**TEXT SHOWN:**

--- BEGIN ---

SUBORDINATION AGREEMENT
Exhibit
10.6
This
Subordination Agreement (the “Agreement”)
is
entered into as of the 21st day
of
September 2006, by and between DRIVEITAWAY, INC., a Delaware corporation
(the
“Company”),
ZONE
MINING LIMITED, a Nevada corporation (the “Subordinate
Lender”)
and
TRIDENT GROWTH FUND, L.P., a Delaware limited partnership (the “Senior
Lender”).
RECITALS
WHEREAS,
in
connection with a contemplated loan transaction (the “Subordinate
Lender Loan”)
between Subordinate Lender and the Company, the Company will execute, among
other documents, a promissory note or notes (the “Notes”)
in the
amount of up to $1,000,000, as such Notes may be thereafter amended or modified
in writing or otherwise (the “Subordinate
Lender Note”).

--- END ---

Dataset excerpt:
--- BEGIN ---

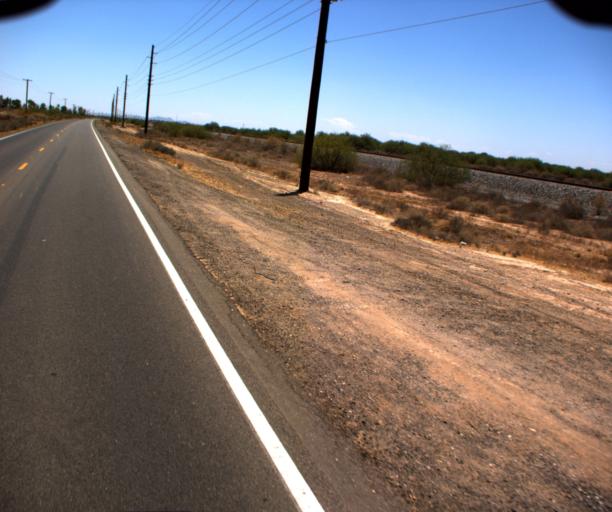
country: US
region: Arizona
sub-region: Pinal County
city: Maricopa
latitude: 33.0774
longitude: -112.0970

--- END ---
--- BEGIN ---

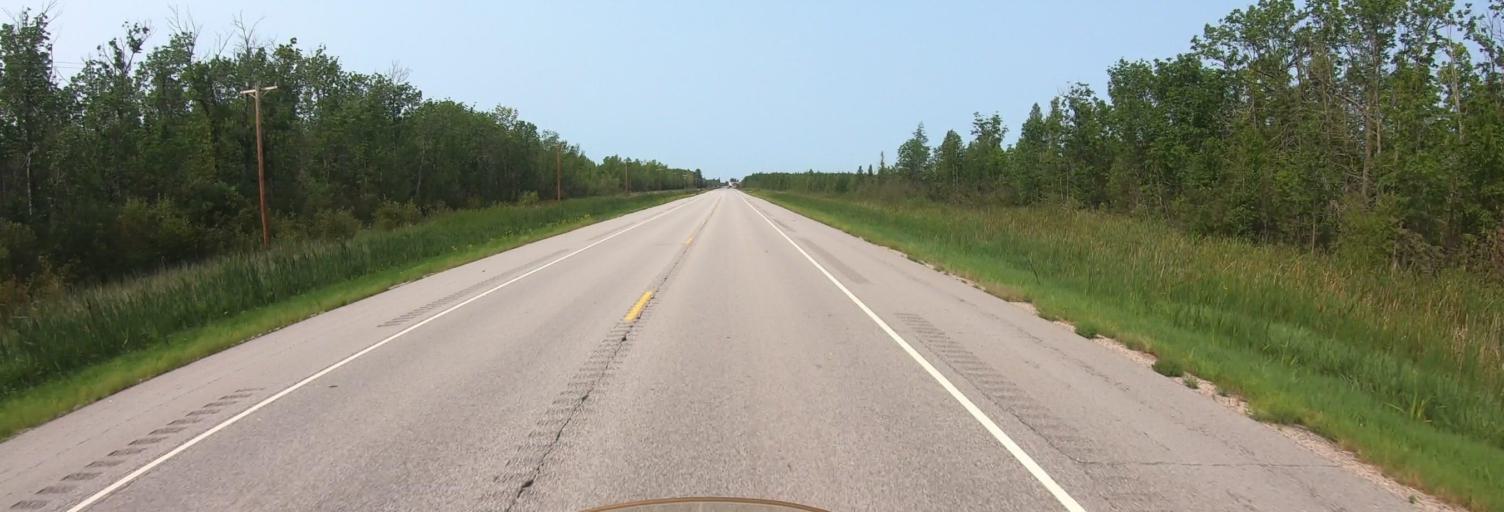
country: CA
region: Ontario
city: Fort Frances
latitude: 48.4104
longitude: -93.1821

--- END ---

**SHORT TASK:** Extract the full subordination agreement text, reproducing every word and line verbatim. The records play no part in what comes next.

**RESULT:**
SUBORDINATION AGREEMENT
Exhibit
10.6
This
Subordination Agreement (the “Agreement”)
is
entered into as of the 21st day
of
September 2006, by and between DRIVEITAWAY, INC., a Delaware corporation
(the
“Company”),
ZONE
MINING LIMITED, a Nevada corporation (the “Subordinate
Lender”)
and
TRIDENT GROWTH FUND, L.P., a Delaware limited partnership (the “Senior
Lender”).
RECITALS
WHEREAS,
in
connection with a contemplated loan transaction (the “Subordinate
Lender Loan”)
between Subordinate Lender and the Company, the Company will execute, among
other documents, a promissory note or notes (the “Notes”)
in the
amount of up to $1,000,000, as such Notes may be thereafter amended or modified
in writing or otherwise (the “Subordinate
Lender Note”).